On Sunday afternoon, Kirill Petrenko walked so unassumingly onto the stage of Carnegie Hall that when the members of the Berlin Philharmonic stood to greet him, he momentarily disappeared among their numbers. His modest demeanor and economical manner on the podium don’t immediately suggest the intensity and rigor that earned him the top spot on a Bachtrack critics’ poll of the world’s greatest conductors last year. But the proof came in the performance, as Petrenko enlivened a series of well known classics with fresh eyes and precise playing. No wonder the New York audience clamored for tickets again, just two years after this ensemble’s last visit stateside.
Under Petrenko, a deep, muscular and forward sound emerged from the Berliners, but not at the expense of levity when needed. This was evident in Dvořák’s Symphony no. 7 in D minor, a journey through various moods that can seem maudlin without a unifying sense of structure. Petrenko took the Allegro maestoso and Finale at full tilt, anchored by an insistent string tone that he maintained at a high volume that never turned overbearing. This was Dvořák the tragedian, beginning and ending in bursts of darkness. Yet the inner movements dripped with stirring detail, especially in the lush horn solos played by Yun Zeng in the Poco adagio and the delicate woodwind sonorities. The Scherzo was bright and feathery – a momentary reprieve before funereal despair crept back in. Petrenko’s Seventh felt as if it encapsulated life itself: sadness and joy coexisting on the same plane.

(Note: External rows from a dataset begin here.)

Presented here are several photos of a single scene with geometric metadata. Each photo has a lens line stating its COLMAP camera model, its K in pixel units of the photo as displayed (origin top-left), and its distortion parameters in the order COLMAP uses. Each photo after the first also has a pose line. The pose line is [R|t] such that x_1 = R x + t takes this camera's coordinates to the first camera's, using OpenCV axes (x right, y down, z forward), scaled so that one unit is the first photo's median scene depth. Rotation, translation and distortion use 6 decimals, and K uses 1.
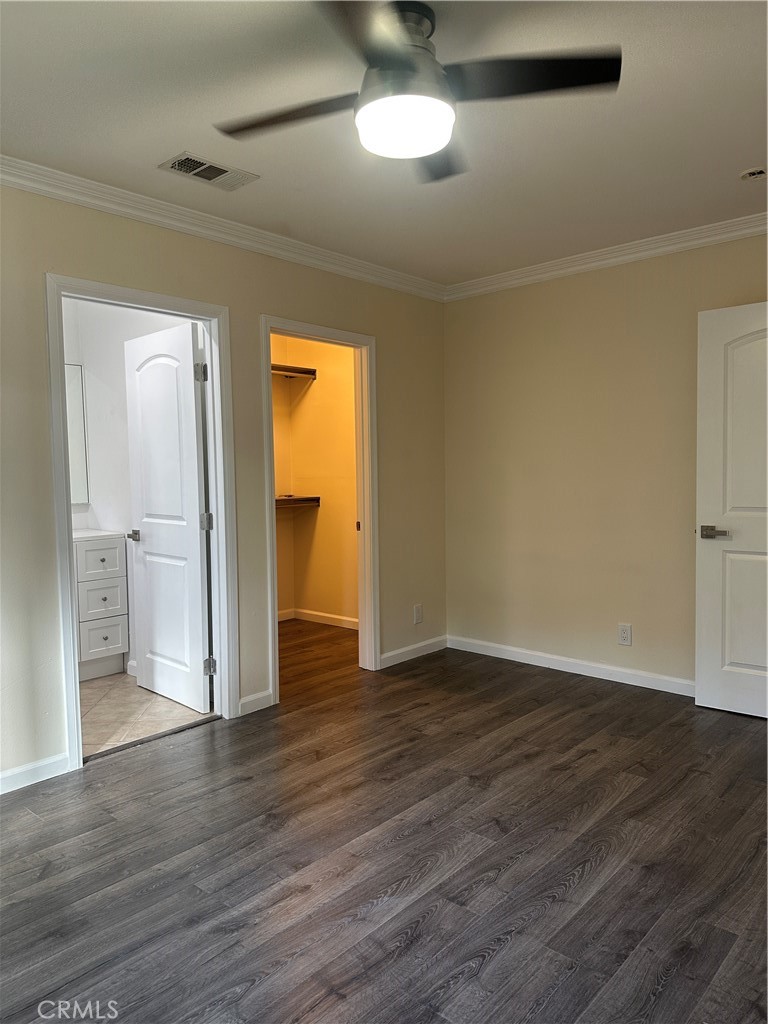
lens RADIAL K [[719.6, 0, 386.4], [0, 719.6, 502.7], [0, 0, 1]] dist [0.042766, -0.043746]
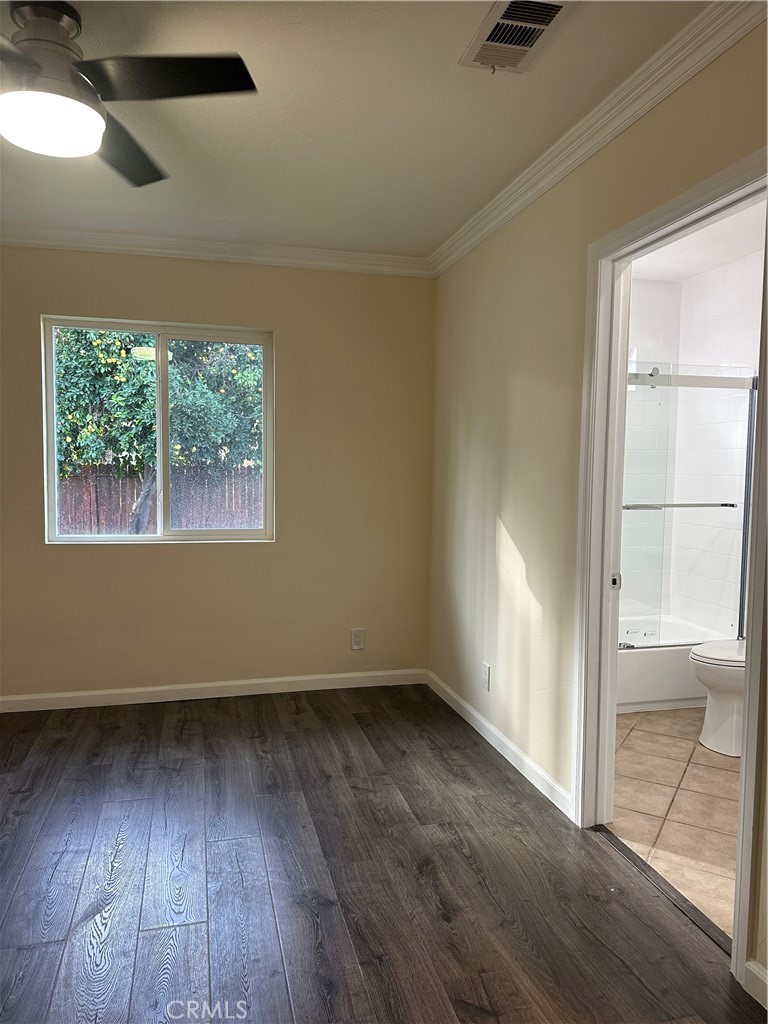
lens RADIAL K [[719.6, 0, 382.7], [0, 719.6, 518.2], [0, 0, 1]] dist [0.042766, -0.043746]
pose [[-0.556396, 0.077923, -0.827256, 0.410820], [-0.043229, 0.991530, 0.122471, -0.094374], [0.829792, 0.103904, -0.548315, 1.321032]]
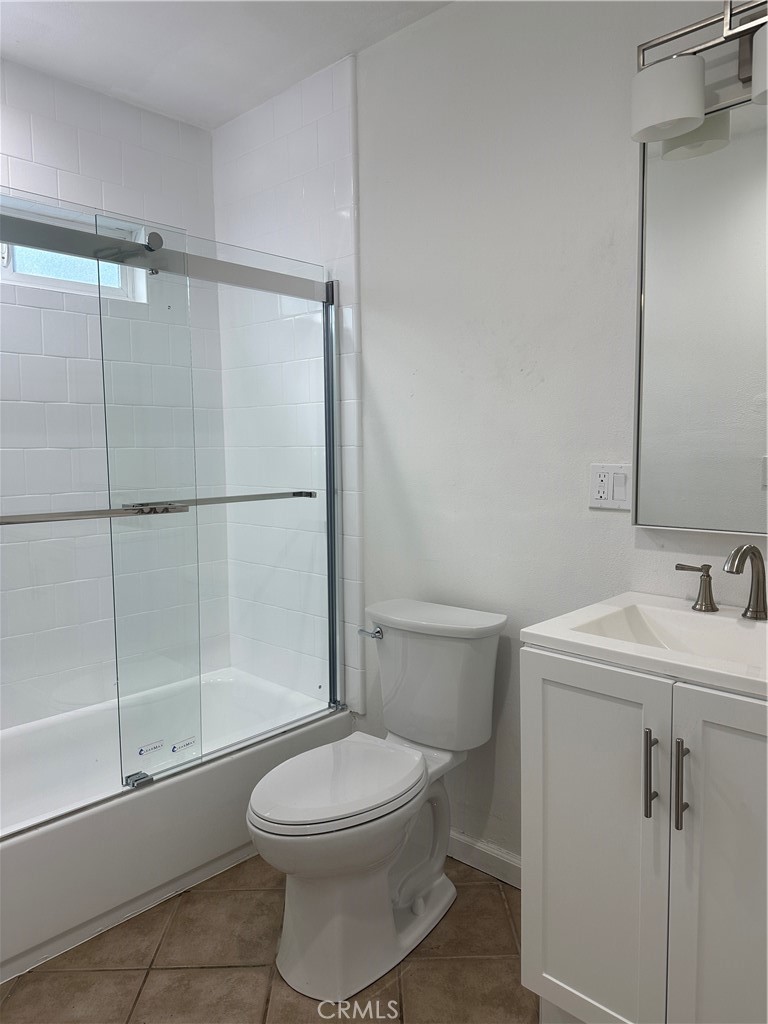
lens RADIAL K [[719.6, 0, 386.1], [0, 719.6, 506.3], [0, 0, 1]] dist [0.042766, -0.043746]
pose [[-0.034390, 0.110373, -0.993295, -0.280477], [-0.043624, 0.992770, 0.111825, -0.061029], [0.998456, 0.047177, -0.029326, 1.227765]]
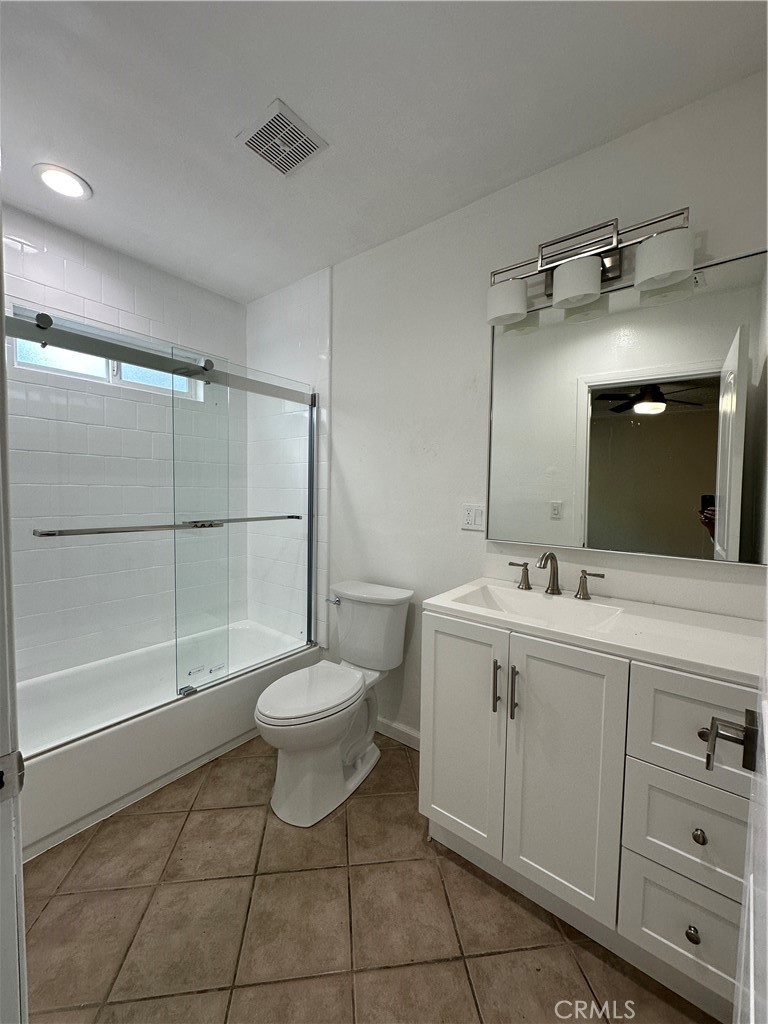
lens RADIAL K [[404.9, 0, 383.2], [0, 404.9, 510.1], [0, 0, 1]] dist [-0.004855, 0.000831]
pose [[0.063574, 0.076954, -0.995006, -0.308763], [-0.073305, 0.994689, 0.072245, -0.061327], [0.995281, 0.068346, 0.068878, 1.224106]]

The brilliant cohesion of the Berliners was also on display in the concert’s opening work, Rachmaninov’s The Isle of the Dead. Petrenko controlled volume as if simply turning a dial up or down – the brilliance of German engineering on display. But neither his persona nor the playing ever seemed martinet-like. The hush of the opening bars created a mood of foreboding danger, a sense of impending doom that only grew as the music worked its way to a crashing climax. The strings carried the day with a wine-dark tone, especially the synchronously bowing violas, whose sound seemed to emerge from the pits of the earth. Again, though, Petrenko never shunted detail: weighty brass, charging timpani and spindly harp came across with the same gravity here.